Watchdog is pretty aggressive. And as far as I know Apple has not documented time limits before it kills your app
https://developer.apple.com/library/ios/qa/qa1693/_index.html

A state machine of some kind (either manually like I described breaking the method apart), michels or something more elaborate will undoubtedly be more work BUT worth it

It seems (I haven’t tried it in any way) that you might be able to achieve a fairly synchronous behavior using a thread.

If calls to the sending code slept your thread, and the correct response (whatever that might be) woke it back up, then the order of execution from the thread’s point of view would be fairly synchronous.

It would require a smarter than average socket subclass, and you wouldn’t be able to interact with the UI directly, but a fairly complicated multi-step process wouldn’t be strewn all over hell’s 1/2 acre.

it might be worth a try…

+1 for this turn of phrase.

[quote=224603:@jean-paul devulder]hi,

i made free simple class (encrypted)

check if working [/quote]

Great. Thank you. This works just like the synchronous method of classic HTTPSocket, except for the timeOut. I suppose it uses the standard timeout of iOSHTTPSocket of something like 30 seconds ? That would be quite long in a phone if the server does not respond.

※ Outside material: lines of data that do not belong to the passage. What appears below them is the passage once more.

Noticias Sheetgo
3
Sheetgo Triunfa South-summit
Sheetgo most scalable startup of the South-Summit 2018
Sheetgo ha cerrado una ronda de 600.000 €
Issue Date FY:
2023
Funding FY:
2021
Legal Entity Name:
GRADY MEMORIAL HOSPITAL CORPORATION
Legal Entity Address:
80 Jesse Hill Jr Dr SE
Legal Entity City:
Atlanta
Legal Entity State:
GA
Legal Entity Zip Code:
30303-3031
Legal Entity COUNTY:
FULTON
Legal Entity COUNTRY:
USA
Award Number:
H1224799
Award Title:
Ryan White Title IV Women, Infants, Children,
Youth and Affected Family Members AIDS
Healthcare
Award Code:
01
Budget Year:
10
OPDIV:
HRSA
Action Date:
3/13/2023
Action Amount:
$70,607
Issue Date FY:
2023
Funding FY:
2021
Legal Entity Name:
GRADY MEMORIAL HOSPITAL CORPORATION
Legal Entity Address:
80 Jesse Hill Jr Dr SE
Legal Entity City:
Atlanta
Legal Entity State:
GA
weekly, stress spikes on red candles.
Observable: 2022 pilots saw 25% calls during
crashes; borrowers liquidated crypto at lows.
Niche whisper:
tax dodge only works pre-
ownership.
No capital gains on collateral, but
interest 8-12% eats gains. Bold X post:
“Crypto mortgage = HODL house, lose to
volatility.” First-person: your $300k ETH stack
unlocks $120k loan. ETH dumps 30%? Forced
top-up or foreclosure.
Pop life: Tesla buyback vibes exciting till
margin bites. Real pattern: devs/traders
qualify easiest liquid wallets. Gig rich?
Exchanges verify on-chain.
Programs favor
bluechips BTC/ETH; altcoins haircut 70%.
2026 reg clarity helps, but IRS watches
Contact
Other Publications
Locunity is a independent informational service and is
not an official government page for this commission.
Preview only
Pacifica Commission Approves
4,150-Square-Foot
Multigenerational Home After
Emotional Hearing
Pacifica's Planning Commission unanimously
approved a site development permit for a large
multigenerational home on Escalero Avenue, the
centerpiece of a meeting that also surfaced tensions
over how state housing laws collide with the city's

@Kimball Larsen : If the data you expect to download is small enough, it can be what you where looking for.

[quote=224747:@jean-paul devulder]hi Michel,
i put new version with timeout selection in few hours[/quote]

Great :slight_smile:

[quote=224603:@jean-paul devulder]hi,

i made free simple class (encrypted)

check if working [/quote]
I gave this a spin as well, and it does appear to do a synchronous get. I would not be able to use it as is for a few reasons:

  1. I need to be able to set custom headers and content for my requests
  2. I will need to be able to do all request types (PUT, GET, POST, etc)
  3. I generally won’t use encrypted classes that I can’t see the source of - do you plan to make this available in source form as a paid module or plugin?

Thanks!

I don’t think it’s a case of making an async socket. I think it’s a case of some features that are missing or forbidden in the Main Thread.

Today I tried to make a synchronous gets() for my SSLsocket subclass. Well, I can issue the socket.ReadAll(), but I’ve no way to sleep/wait/pause execution at that point and have it awoken/resumed from an event handler (such as socket.connected, socket.error, or a timer going off). What seems to be missing is something like a socket.wait() method, with execution being resumed by any event firing.